A striking feature of our moment is how effortlessly metrics migrate into the space of meaning. Sleep becomes sleep scores. Friendship becomes follower counts. Creativity becomes engagement graphs. Even wellbeing becomes dashboard indicators.

This is not simply “bad” in a moral sense; it is alluring. Metrics offer clarity, comparability, a sense of progress. But there exists the trap: when numbers become the main language in which we relate to ourselves, inner life is colonized by a logic that cannot speak to mystery, grace, paradox or transcendence.

Some of us should insist on preserving and cultivating spaces of non-quantified value: practices, institutions and norms where being cannot be reduced to performance, and where persons are held as more than their behavioral traces.

Designing for Higher Stages

Typical debates about AI oscillate between utopian promise and dystopian fear. We have a stance that moves differently. It acknowledges risk and harm but orients toward conscious design: How can these powerful tools be woven into a developmental arc that supports wiser, more compassionate, more complex forms of society?

That implies at least three commitments:

Multi-perspectival awareness

Systems that govern millions should be shaped by many lenses: technical, ethical, psychological, spiritual, ecological. No single discipline or ideology is sufficient. The very process of designing and regulating AI ought to mirror the complexity of the world it will help organize.

Institutional reflexivity

Platforms, states and firms must not only wield AI; they must study how their own use of it reshapes politics and economy. This means building feedback loops that surface not just efficiency metrics, but impacts on meaning, agency and social cohesion.

Protection of interior freedom

At a certain point of development, freedom is not mainly about the absence of external constraint. It is about the capacity to remain in contact with one’s inner truth, even amongst powerful incentives to perform a different self. Any serious politics of AI must therefore treat interiority (the right to be more than one’s predicted pattern) as a core good to be protected.

The Deeper Political Question

“Can we control AI?” is an important, but ultimately surface-level, question.

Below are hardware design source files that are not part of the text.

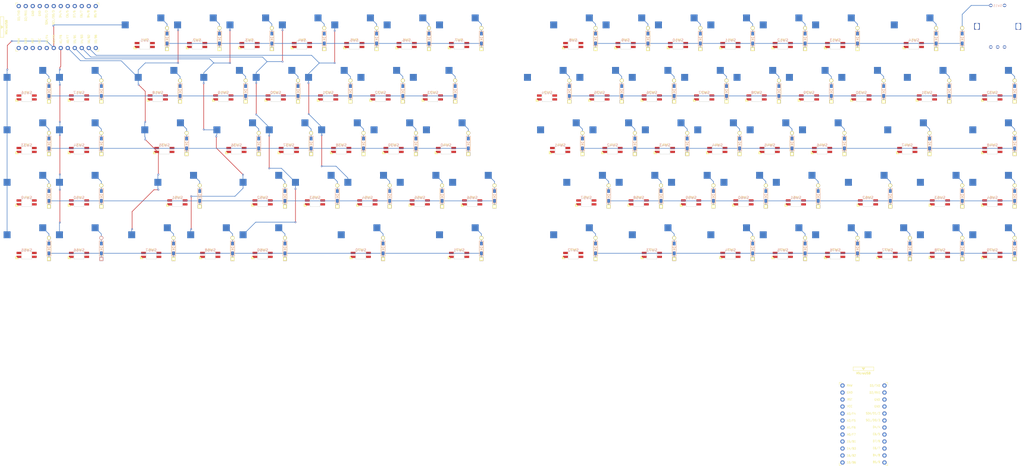
<source format=kicad_pcb>
(kicad_pcb
	(version 20240108)
	(generator "pcbnew")
	(generator_version "8.0")
	(general
		(thickness 1.6)
		(legacy_teardrops no)
	)
	(paper "A3")
	(layers
		(0 "F.Cu" signal)
		(31 "B.Cu" signal)
		(32 "B.Adhes" user "B.Adhesive")
		(33 "F.Adhes" user "F.Adhesive")
		(34 "B.Paste" user)
		(35 "F.Paste" user)
		(36 "B.SilkS" user "B.Silkscreen")
		(37 "F.SilkS" user "F.Silkscreen")
		(38 "B.Mask" user)
		(39 "F.Mask" user)
		(40 "Dwgs.User" user "User.Drawings")
		(41 "Cmts.User" user "User.Comments")
		(42 "Eco1.User" user "User.Eco1")
		(43 "Eco2.User" user "User.Eco2")
		(44 "Edge.Cuts" user)
		(45 "Margin" user)
		(46 "B.CrtYd" user "B.Courtyard")
		(47 "F.CrtYd" user "F.Courtyard")
		(48 "B.Fab" user)
		(49 "F.Fab" user)
		(50 "User.1" user)
		(51 "User.2" user)
		(52 "User.3" user)
		(53 "User.4" user)
		(54 "User.5" user)
		(55 "User.6" user)
		(56 "User.7" user)
		(57 "User.8" user)
		(58 "User.9" user)
	)
	(setup
		(pad_to_mask_clearance 0)
		(allow_soldermask_bridges_in_footprints no)
		(pcbplotparams
			(layerselection 0x00010fc_ffffffff)
			(plot_on_all_layers_selection 0x0000000_00000000)
			(disableapertmacros no)
			(usegerberextensions no)
			(usegerberattributes yes)
			(usegerberadvancedattributes yes)
			(creategerberjobfile yes)
			(dashed_line_dash_ratio 12.000000)
			(dashed_line_gap_ratio 3.000000)
			(svgprecision 4)
			(plotframeref no)
			(viasonmask no)
			(mode 1)
			(useauxorigin no)
			(hpglpennumber 1)
			(hpglpenspeed 20)
			(hpglpendiameter 15.000000)
			(pdf_front_fp_property_popups yes)
			(pdf_back_fp_property_popups yes)
			(dxfpolygonmode yes)
			(dxfimperialunits yes)
			(dxfusepcbnewfont yes)
			(psnegative no)
			(psa4output no)
			(plotreference yes)
			(plotvalue yes)
			(plotfptext yes)
			(plotinvisibletext no)
			(sketchpadsonfab no)
			(subtractmaskfromsilk no)
			(outputformat 1)
			(mirror no)
			(drillshape 1)
			(scaleselection 1)
			(outputdirectory "")
		)
	)
	(net 0 "")
	(net 1 "Net-(D1-A)")
	(net 2 "row0")
	(net 3 "Net-(D2-A)")
	(net 4 "Net-(D3-A)")
	(net 5 "Net-(D4-A)")
	(net 6 "Net-(D5-A)")
	(net 7 "Net-(D6-A)")
	(net 8 "Net-(D7-A)")
	(net 9 "row5")
	(net 10 "Net-(D8-A)")
	(net 11 "Net-(D9-A)")
	(net 12 "Net-(D10-A)")
	(net 13 "Net-(D11-A)")
	(net 14 "Net-(D12-A)")
	(net 15 "Net-(D13-A)")
	(net 16 "Net-(D14-A)")
	(net 17 "Net-(D15-A)")
	(net 18 "Net-(D16-A)")
	(net 19 "row1")
	(net 20 "Net-(D17-A)")
	(net 21 "Net-(D18-A)")
	(net 22 "Net-(D19-A)")
	(net 23 "Net-(D20-A)")
	(net 24 "Net-(D21-A)")
	(net 25 "Net-(D22-A)")
	(net 26 "row6")
	(net 27 "Net-(D23-A)")
	(net 28 "Net-(D24-A)")
	(net 29 "Net-(D25-A)")
	(net 30 "Net-(D26-A)")
	(net 31 "Net-(D27-A)")
	(net 32 "Net-(D28-A)")
	(net 33 "Net-(D29-A)")
	(net 34 "Net-(D30-A)")
	(net 35 "row2")
	(net 36 "Net-(D31-A)")
	(net 37 "Net-(D32-A)")
	(net 38 "Net-(D33-A)")
	(net 39 "Net-(D34-A)")
	(net 40 "Net-(D35-A)")
	(net 41 "Net-(D36-A)")
	(net 42 "Net-(D37-A)")
	(net 43 "row7")
	(net 44 "Net-(D38-A)")
	(net 45 "Net-(D39-A)")
	(net 46 "Net-(D40-A)")
	(net 47 "Net-(D41-A)")
	(net 48 "Net-(D42-A)")
	(net 49 "Net-(D43-A)")
	(net 50 "Net-(D44-A)")
	(net 51 "Net-(D45-A)")
	(net 52 "row3")
	(net 53 "Net-(D46-A)")
	(net 54 "Net-(D47-A)")
	(net 55 "Net-(D48-A)")
	(net 56 "Net-(D49-A)")
	(net 57 "Net-(D50-A)")
	(net 58 "row8")
	(net 59 "Net-(D51-A)")
	(net 60 "Net-(D52-A)")
	(net 61 "Net-(D53-A)")
	(net 62 "Net-(D54-A)")
	(net 63 "Net-(D55-A)")
	(net 64 "Net-(D56-A)")
	(net 65 "Net-(D57-A)")
	(net 66 "Net-(D58-A)")
	(net 67 "Net-(D59-A)")
	(net 68 "row4")
	(net 69 "Net-(D60-A)")
	(net 70 "Net-(D61-A)")
	(net 71 "Net-(D62-A)")
	(net 72 "Net-(D63-A)")
	(net 73 "Net-(D72-K)")
	(net 74 "Net-(D64-A)")
	(net 75 "Net-(D65-A)")
	(net 76 "Net-(D66-A)")
	(net 77 "Net-(D67-A)")
	(net 78 "Net-(D68-A)")
	(net 79 "Net-(D69-A)")
	(net 80 "Net-(D70-A)")
	(net 81 "Net-(D71-A)")
	(net 82 "Net-(D72-A)")
	(net 83 "Net-(D73-A)")
	(net 84 "Net-(D74-A)")
	(net 85 "Net-(D75-A)")
	(net 86 "Net-(D76-A)")
	(net 87 "Net-(D77-A)")
	(net 88 "Net-(D78-A)")
	(net 89 "Net-(D79-A)")
	(net 90 "col0")
	(net 91 "col2")
	(net 92 "col3")
	(net 93 "col4")
	(net 94 "col5")
	(net 95 "col6")
	(net 96 "col7")
	(net 97 "col_r_7")
	(net 98 "col_r_6")
	(net 99 "col_r_5")
	(net 100 "col_r_4")
	(net 101 "col_r_3")
	(net 102 "col_r_2")
	(net 103 "col_r_1")
	(net 104 "col_r_0")
	(net 105 "col_r_8")
	(net 106 "col1")
	(net 107 "OLED_SCL")
	(net 108 "unconnected-(U1-RAW-Pad24)")
	(net 109 "unconnected-(U1-RST-Pad22)")
	(net 110 "unconnected-(U1-TX0{slash}D3-Pad1)")
	(net 111 "unconnected-(U1-VCC-Pad21)")
	(net 112 "unconnected-(U1-F4{slash}A3-Pad20)")
	(net 113 "unconnected-(U1-GND-Pad23)")
	(net 114 "unconnected-(U1-4{slash}D4-Pad7)")
	(net 115 "OLED_SDA")
	(net 116 "unconnected-(U1-GND-Pad3)")
	(net 117 "unconnected-(U1-RX1{slash}D2-Pad2)")
	(net 118 "unconnected-(U1-GND-Pad4)")
	(net 119 "unconnected-(U2-TX0{slash}D3-Pad1)")
	(net 120 "unconnected-(U2-3{slash}D0{slash}SCL-Pad6)")
	(net 121 "unconnected-(U2-VCC-Pad21)")
	(net 122 "unconnected-(U2-RX1{slash}D2-Pad2)")
	(net 123 "unconnected-(U2-GND-Pad23)")
	(net 124 "unconnected-(U2-GND-Pad3)")
	(net 125 "unconnected-(U2-RAW-Pad24)")
	(net 126 "unconnected-(U2-GND-Pad4)")
	(net 127 "row9")
	(net 128 "unconnected-(U2-4{slash}D4-Pad7)")
	(net 129 "unconnected-(U2-RST-Pad22)")
	(net 130 "unconnected-(U2-2{slash}D1{slash}SDA-Pad5)")
	(net 131 "unconnected-(LED1-DIN-Pad4)")
	(net 132 "GND")
	(net 133 "Net-(LED1-DOUT)")
	(net 134 "VCC")
	(net 135 "Net-(LED2-DOUT)")
	(net 136 "Net-(LED3-DOUT)")
	(net 137 "Net-(LED4-DOUT)")
	(net 138 "Net-(LED5-DOUT)")
	(net 139 "Net-(LED6-DOUT)")
	(net 140 "Net-(LED7-DOUT)")
	(net 141 "Net-(LED8-DOUT)")
	(net 142 "Net-(LED10-DIN)")
	(net 143 "Net-(LED10-DOUT)")
	(net 144 "Net-(LED11-DOUT)")
	(net 145 "Net-(LED12-DOUT)")
	(net 146 "Net-(LED13-DOUT)")
	(net 147 "Net-(LED14-DOUT)")
	(net 148 "Net-(LED15-DOUT)")
	(net 149 "Net-(LED16-DOUT)")
	(net 150 "Net-(LED17-DOUT)")
	(net 151 "Net-(LED18-DOUT)")
	(net 152 "Net-(LED19-DOUT)")
	(net 153 "Net-(LED20-DOUT)")
	(net 154 "Net-(LED21-DOUT)")
	(net 155 "Net-(LED22-DOUT)")
	(net 156 "Net-(LED23-DOUT)")
	(net 157 "Net-(LED24-DOUT)")
	(net 158 "Net-(LED25-DOUT)")
	(net 159 "Net-(LED26-DOUT)")
	(net 160 "Net-(LED26-DIN)")
	(net 161 "Net-(LED28-DOUT)")
	(net 162 "Net-(LED29-DOUT)")
	(net 163 "Net-(LED30-DOUT)")
	(net 164 "Net-(LED31-DOUT)")
	(net 165 "Net-(LED32-DOUT)")
	(net 166 "Net-(LED33-DOUT)")
	(net 167 "Net-(LED34-DOUT)")
	(net 168 "Net-(LED35-DIN)")
	(net 169 "Net-(LED35-DOUT)")
	(net 170 "Net-(LED37-DOUT)")
	(net 171 "unconnected-(LED38-DOUT-Pad2)")
	(net 172 "Net-(LED39-DOUT)")
	(net 173 "unconnected-(LED39-DIN-Pad4)")
	(net 174 "Net-(LED40-DOUT)")
	(net 175 "Net-(LED41-DOUT)")
	(net 176 "Net-(LED42-DOUT)")
	(net 177 "Net-(LED43-DOUT)")
	(net 178 "Net-(LED44-DOUT)")
	(net 179 "Net-(LED45-DOUT)")
	(net 180 "Net-(LED46-DOUT)")
	(net 181 "Net-(LED47-DOUT)")
	(net 182 "Net-(LED48-DOUT)")
	(net 183 "Net-(LED49-DOUT)")
	(net 184 "Net-(LED50-DOUT)")
	(net 185 "Net-(LED51-DOUT)")
	(net 186 "Net-(LED52-DOUT)")
	(net 187 "Net-(LED53-DOUT)")
	(net 188 "Net-(LED54-DOUT)")
	(net 189 "Net-(LED55-DOUT)")
	(net 190 "Net-(LED55-DIN)")
	(net 191 "Net-(LED57-DOUT)")
	(net 192 "Net-(LED58-DOUT)")
	(net 193 "Net-(LED59-DOUT)")
	(net 194 "Net-(LED60-DOUT)")
	(net 195 "Net-(LED61-DOUT)")
	(net 196 "Net-(LED62-DOUT)")
	(net 197 "Net-(LED63-DOUT)")
	(net 198 "Net-(LED64-DOUT)")
	(net 199 "Net-(LED65-DIN)")
	(net 200 "Net-(LED65-DOUT)")
	(net 201 "Net-(LED67-DOUT)")
	(net 202 "Net-(LED68-DOUT)")
	(net 203 "Net-(LED69-DOUT)")
	(net 204 "Net-(LED70-DOUT)")
	(net 205 "Net-(LED71-DOUT)")
	(net 206 "Net-(LED72-DOUT)")
	(net 207 "Net-(LED73-DOUT)")
	(net 208 "Net-(LED74-DOUT)")
	(net 209 "Net-(LED75-DOUT)")
	(net 210 "Net-(LED76-DOUT)")
	(net 211 "Net-(LED77-DOUT)")
	(net 212 "unconnected-(LED78-DOUT-Pad2)")
	(net 213 "unconnected-(SW15-PadA)")
	(net 214 "unconnected-(SW15-PadB)")
	(footprint "kbd:D3_TH_SMD" (layer "F.Cu") (at 391.509249 95.12995 90))
	(footprint "MX_Only:MXOnly-1U-Hotswap" (layer "F.Cu") (at 326.413 73.66))
	(footprint "kbd:D3_TH_SMD" (layer "F.Cu") (at 86.461999 152.27995 90))
	(footprint "kbd:SK6812MINI-E" (layer "F.Cu") (at 236.163 135.573))
	(footprint "kbd:SK6812MINI-E" (layer "F.Cu") (at 33.17875 135.573))
	(footprint "kbd:D3_TH_SMD" (layer "F.Cu") (at 60.274999 133.22995 90))
	(footprint "kbd:D3_TH_SMD" (layer "F.Cu") (at 268.034249 152.27995 90))
	(footprint "kbd:D3_TH_SMD" (layer "F.Cu") (at 329.759249 114.17995 90))
	(footprint "MX_Only:MXOnly-1U-Hotswap" (layer "F.Cu") (at 171.01575 73.66))
	(footprint "kbd:SK6812MINI-E" (layer "F.Cu") (at 147.26575 116.523))
	(footprint "kbd:D3_TH_SMD" (layer "F.Cu") (at 155.361999 114.17995 90))
	(footprint "kbd:D3_TH_SMD" (layer "F.Cu") (at 334.509249 152.27995 90))
	(footprint "kbd:D3_TH_SMD" (layer "F.Cu") (at 296.509249 152.27995 90))
	(footprint "kbd:D3_TH_SMD" (layer "F.Cu") (at 126.861999 133.22995 90))
	(footprint "kbd:SK6812MINI-E" (layer "F.Cu") (at 255.163 135.573))
	(footprint "kbd:D3_TH_SMD" (layer "F.Cu") (at 174.361999 114.17995 90))
	(footprint "kbd:D3_TH_SMD" (layer "F.Cu") (at 372.491 76.073 90))
	(footprint "kbd:SK6812MINI-E" (layer "F.Cu") (at 52.17875 116.523))
	(footprint "kbd:D3_TH_SMD" (layer "F.Cu") (at 291.759249 114.17995 90))
	(footprint "MX_Only:MXOnly-1U-Hotswap" (layer "F.Cu") (at 52.17875 130.81))
	(footprint "MX_Only:MXOnly-1U-Hotswap" (layer "F.Cu") (at 297.913 92.71))
	(footprint "MX_Only:MXOnly-1U-Hotswap" (layer "F.Cu") (at 307.413 149.86))
	(footprint "kbd:D3_TH_SMD" (layer "F.Cu") (at 141.111999 76.07995 90))
	(footprint "MX_Only:MXOnly-1U-Hotswap" (layer "F.Cu") (at 95.01575 73.66))
	(footprint "MX_Only:MXOnly-1U-Hotswap" (layer "F.Cu") (at 161.51575 92.71))
	(footprint "kbd:D3_TH_SMD" (layer "F.Cu") (at 272.759249 114.17995 90))
	(footprint "MX_Only:MXOnly-1U-Hotswap" (layer "F.Cu") (at 137.76575 130.81))
	(footprint "MX_Only:MXOnly-1U-Hotswap" (layer "F.Cu") (at 52.17875 149.86))
	(footprint "kbd:SK6812MINI-E" (layer "F.Cu") (at 175.76575 135.573))
	(footprint "kbd:D3_TH_SMD" (layer "F.Cu") (at 234.759249 114.17995 90))
	(footprint "kbd:D3_TH_SMD" (layer "F.Cu") (at 84.111999 76.07995 90))
	(footprint "MX_Only:MXOnly-1.5U-Hotswap" (layer "F.Cu") (at 80.74075 92.71))
	(footprint "kbd:SK6812MINI-E"
		(layer "F.Cu")
		(uuid "1b9cbe84-7ec3-4b07-bcba-9f0bc0b70e08")
		(at 190.01575 78.423)
		(property "Reference" "LED38"
			(at 0 -1.95 180)
			(layer "F.SilkS")
			(uuid "6d04d4fa-e4a8-4777-ab6b-1cb6a5ea90cf")
			(effects
				(font
					(size 0.5 0.5)
					(thickness 0.1)
				)
			)
		)
		(property "Value" "YS-SK6812MINI-E"
			(at 0 -2.2 180)
			(layer "F.Fab")
			(hide yes)
			(uuid "2a0817e4-5a36-4dca-ba91-d24bc8e6f9c3")
			(effects
				(font
					(size 0.6 0.6)
					(thickness 0.1)
					(bold yes)
				)
			)
		)
		(property "Footprint" "kbd:SK6812MINI-E"
			(at 0 0 180)
			(layer "B.Fab")
			(hide yes)
			(uuid "bb8f8a0a-1903-44b5-8eb4-1a3b25a12c08")
			(effects
				(font
					(size 1.27 1.27)
					(thickness 0.15)
				)
				(justify mirror)
			)
		)
		(property "Datasheet" ""
			(at 0 0 180)
			(layer "B.Fab")
			(hide yes)
			(uuid "cd
... [1266543 chars truncated]
</source>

The deeper inquiry is: Who are we becoming in relationship with these systems, and who might we become instead?

If we allow optimization logic to reign unchecked, we drift toward a civilization of highly functional, increasingly anxious performers – selves tuned to signals they did not choose, shaping their lives around scores. If we meet AI with greater consciousness, we have an opportunity of a different order: to use these tools as mirrors that reveal our patterns, while building cultures and institutions that refuse to mistake patterns for destiny.

The task, then, is not to return to a pre-digital past, nor to surrender to a post-human future. It is to inhabit this in-between with enough courage, humility and depth that the systems we build do not merely predict us, but help us grow beyond who we already are.